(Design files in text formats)
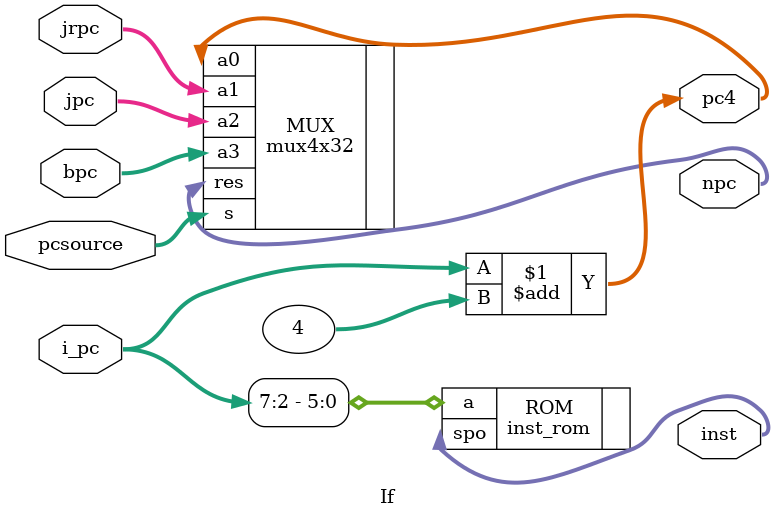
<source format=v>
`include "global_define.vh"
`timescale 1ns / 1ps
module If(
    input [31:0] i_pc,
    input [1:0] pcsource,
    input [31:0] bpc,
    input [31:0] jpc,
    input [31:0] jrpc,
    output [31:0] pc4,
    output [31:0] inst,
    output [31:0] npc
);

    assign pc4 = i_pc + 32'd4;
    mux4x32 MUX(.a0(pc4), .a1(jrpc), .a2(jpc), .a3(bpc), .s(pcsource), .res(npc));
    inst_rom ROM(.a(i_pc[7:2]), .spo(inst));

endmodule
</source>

* WHAT TO WORK ON
Work out how many lines of the data hold the string "inst". State only that number.

* REPLY
2